Simulation III: Varying Underlying Disease Models

The simulation results are summarized in Table . The results showed that both single-phenotype and multi-phenotype analysis were able to detect the joint association when there was an interaction effect between SNPs. Furthermore, multi-phenotype analysis attained increased power over single-phenotype analysis. The power improvement was achieved with/without the interaction effect. In terms of SNP selection, multi-phenotype analysis had improved sensitivity and specificity over single-phenotype analysis for all scenarios.

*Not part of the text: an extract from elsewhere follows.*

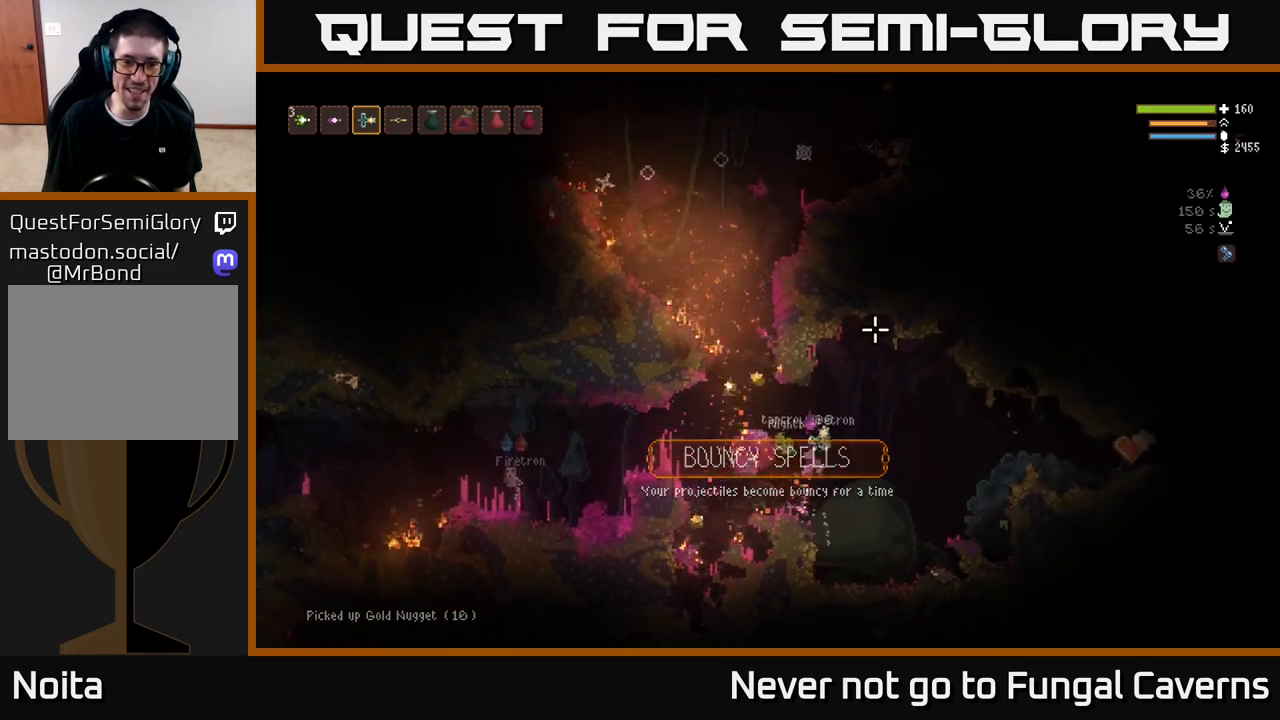
{"buttons": [], "left_stick": "left", "right_stick": "center", "events": [[167, "right_stick", "center"], [383, "L2", "down"], [483, "L2", "up"]]}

Simulation IV: Varying Number of Phenotypes

The simulation results are summarized in Table . The results showed that the power decreased slightly as the number of noise phenotypes increased. In terms of SNP selection, both sensitivity and specificity decreased when the number of noise phenotypes increased. In summary, our simulations have shown that: 1) Compared to the analysis of single phenotype with forward U-test, the analysis of multiple phenotypes with stepwise U-test has increased power to detect the association, especially when the phenotypes share relatively large genetic causes (e.g. more shared SNPs, larger effect size of shared SNPs). 2) Stepwise U-test has an increased the probability to detect shared SNPs, but a reduced probability to detect SNPs that are only causal to a particular phenotype. 3) Similar to forward U-test, stepwise U-test is able to detect the joint association when there are genetic interactions between genetic variants. 4) The performance of stepwise U-test remains robust in the presence of noise phenotypes.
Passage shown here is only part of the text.